GLC 08085 Abraham Lincoln to Mary Owens, May 7, 1837. (Courtesy of the Gilder Lehrman Institute of American History.)

Springfield, he said, was simultaneously too much of a frontier town and too pretentious. “There is a great deal of flourishing about in carriages here,” he wrote, “which it would be your doom to see without sharing in it.” Anxious to drive the point home, he warned: “You have not been accustomed to hardship, and it may be more severe than you now imagine.”

GLC 08085 Abraham Lincoln to Mary Owens, May 7, 1837. (Courtesy of the Gilder Lehrman Institute of American History.)

Lincoln’s confused wafflings betray a man trying hard to understand Owens’ position and react accordingly. He used many conditionals (“I should be much happier with you than the way I am, provided I saw no discontent in you”) and capped the letter off with the very romantic “What I have said I will most positively abide by, provided you wish it. My opinion is that you had better not do it.”
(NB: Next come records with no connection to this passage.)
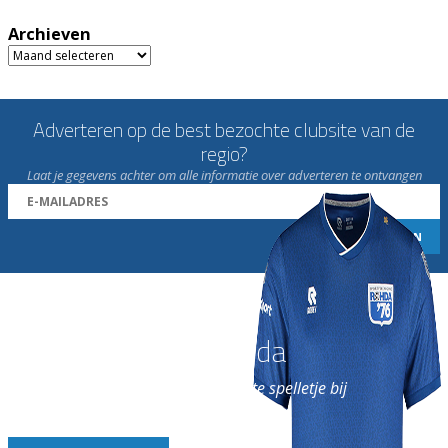
Archieven
Archieven
Adverteren op de best bezochte clubsite van de
regio?
Laat je gegevens achter om alle informatie over adverteren te ontvangen
Word nu lid van Rohda
en geniet iedere week van het leukste spelletje bij
de leukste club!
In a later letter to friends, in which he recounted the story of the “scrape” with no small degree of humor, Lincoln said some quite unkind things about Owens’ physique, but also reserved a fair share of criticism for himself for having so thoroughly misunderstood the situation. “Others have been made fools of by the girls,” he wrote, “but this can never with truth be said of me. I most emphatically, in this instance, made a fool of myself.”